[Directions] Pictures excluded, return every entry exactly, please.

[Recorded data]
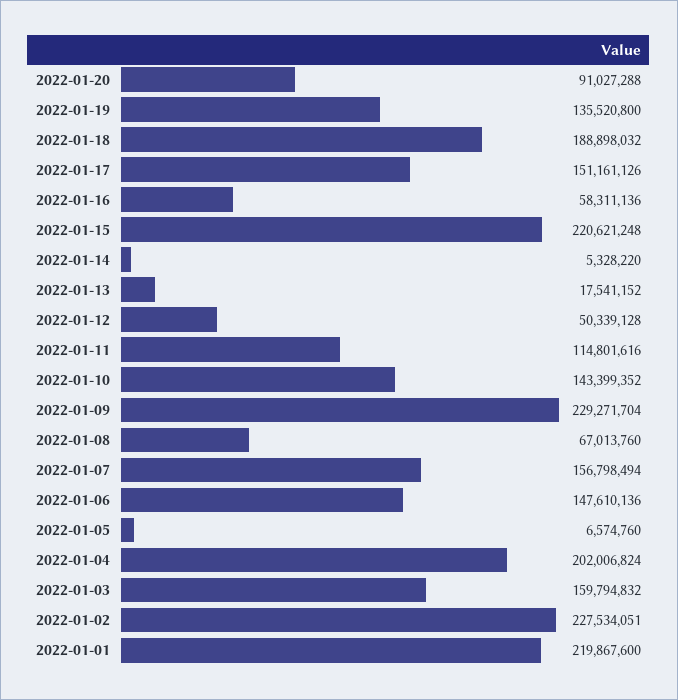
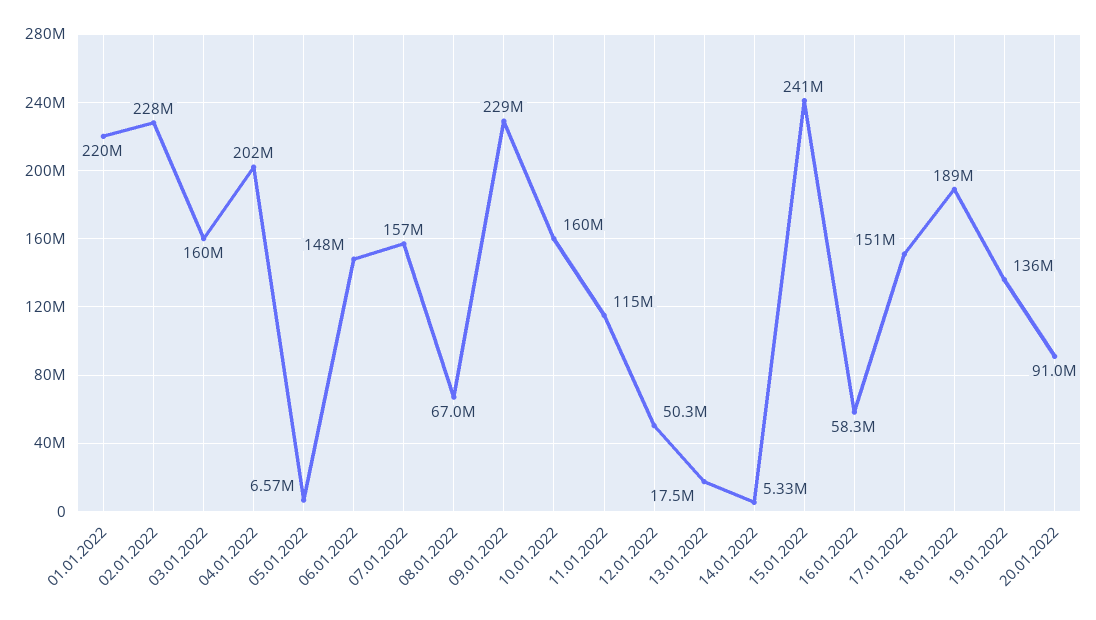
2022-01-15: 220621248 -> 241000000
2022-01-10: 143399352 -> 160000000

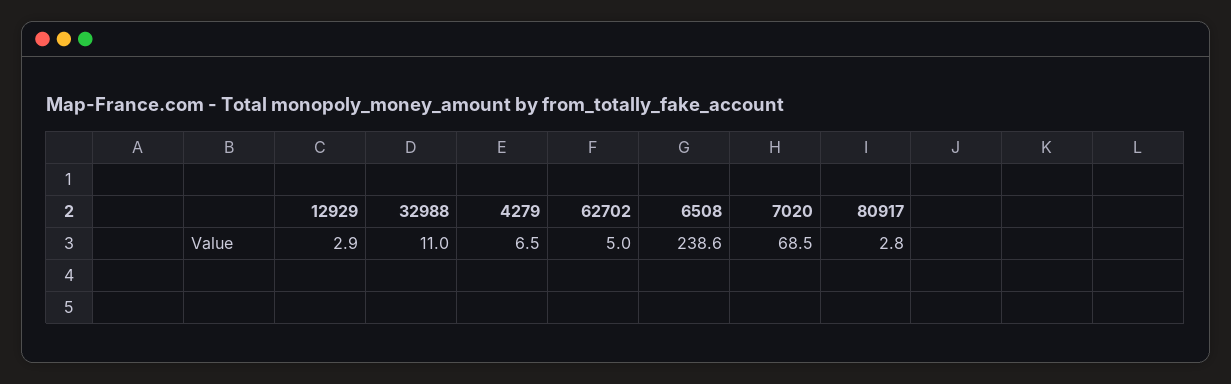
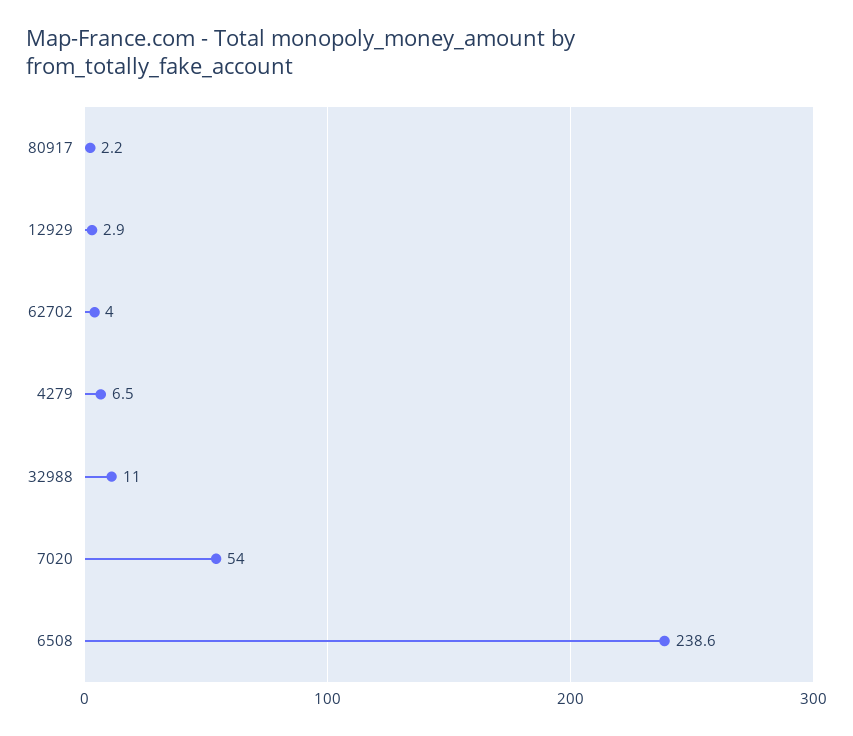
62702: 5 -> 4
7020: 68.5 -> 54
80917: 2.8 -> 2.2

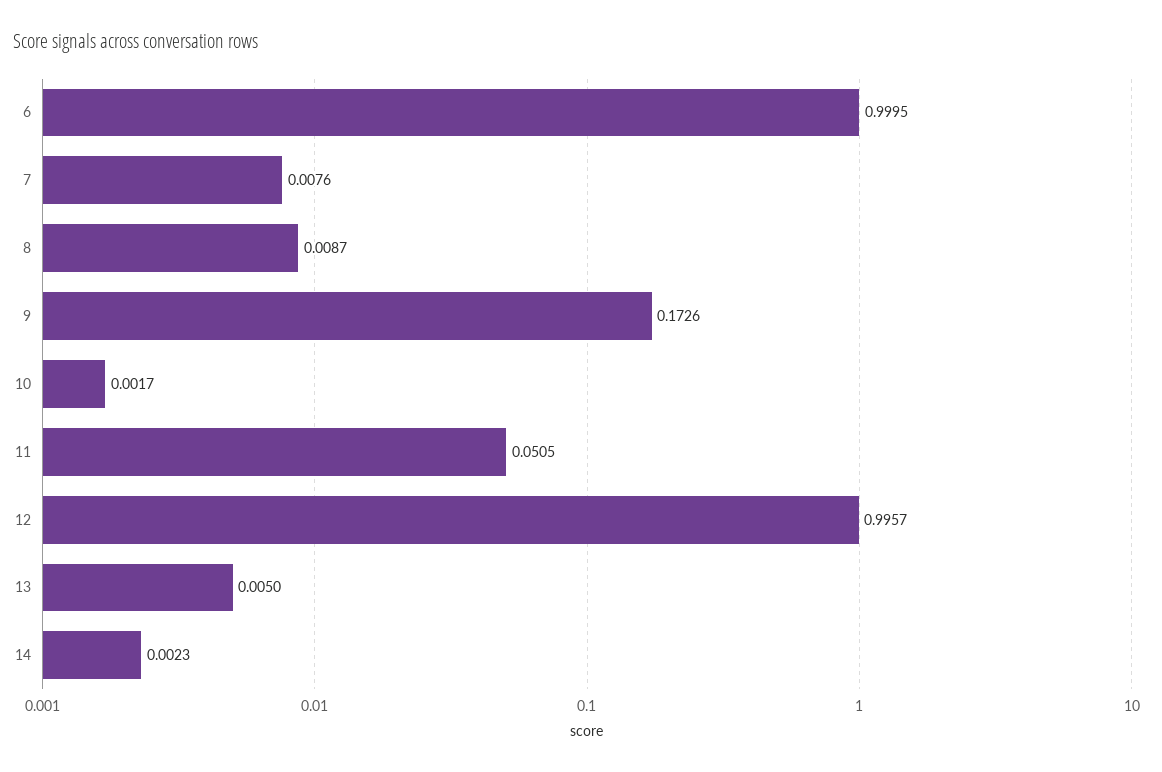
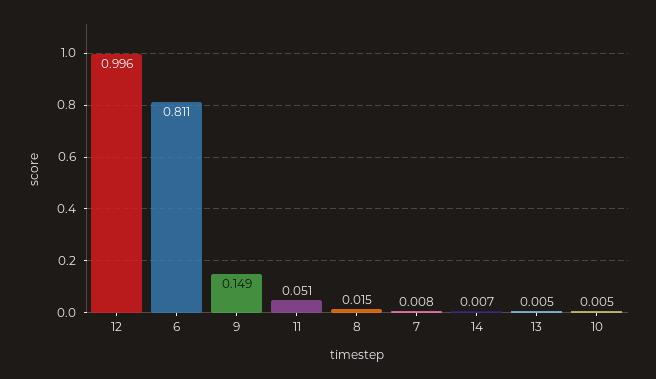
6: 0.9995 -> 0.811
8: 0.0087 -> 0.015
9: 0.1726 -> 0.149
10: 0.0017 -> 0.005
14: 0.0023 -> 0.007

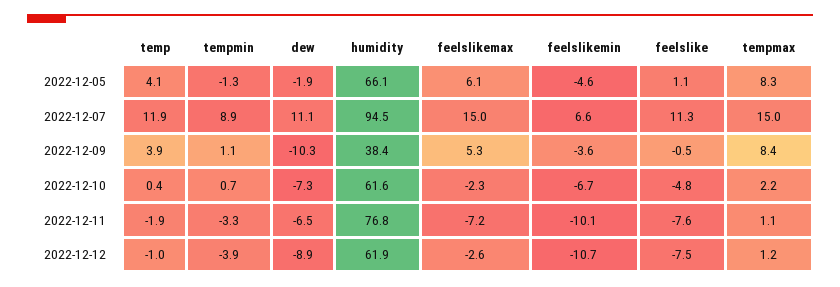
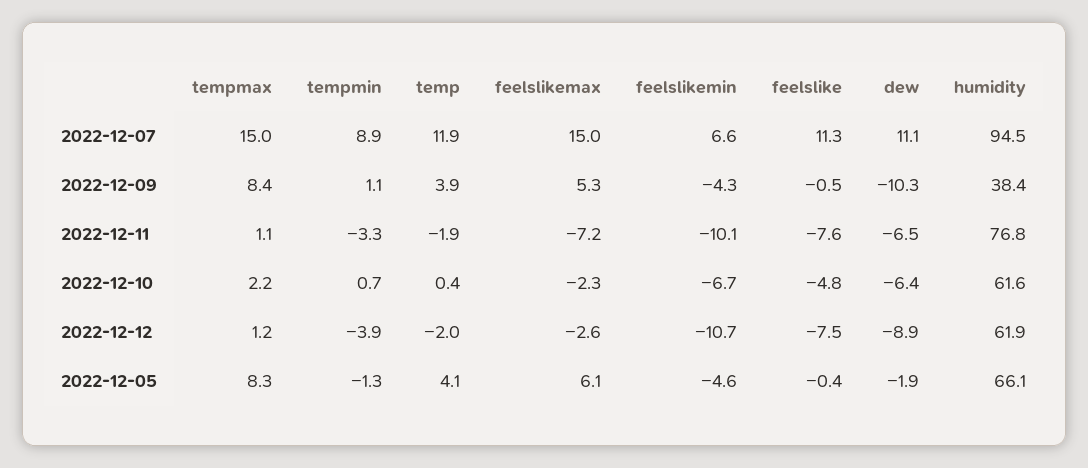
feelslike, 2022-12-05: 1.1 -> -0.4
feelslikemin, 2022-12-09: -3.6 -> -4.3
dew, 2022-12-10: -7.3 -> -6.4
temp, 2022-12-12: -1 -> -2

[Exercise solution]
2022-01-15: 220621248 -> 241000000
2022-01-10: 143399352 -> 160000000

62702: 5 -> 4
7020: 68.5 -> 54
80917: 2.8 -> 2.2

6: 0.9995 -> 0.811
8: 0.0087 -> 0.015
9: 0.1726 -> 0.149
10: 0.0017 -> 0.005
14: 0.0023 -> 0.007

feelslike, 2022-12-05: 1.1 -> -0.4
feelslikemin, 2022-12-09: -3.6 -> -4.3
dew, 2022-12-10: -7.3 -> -6.4
temp, 2022-12-12: -1 -> -2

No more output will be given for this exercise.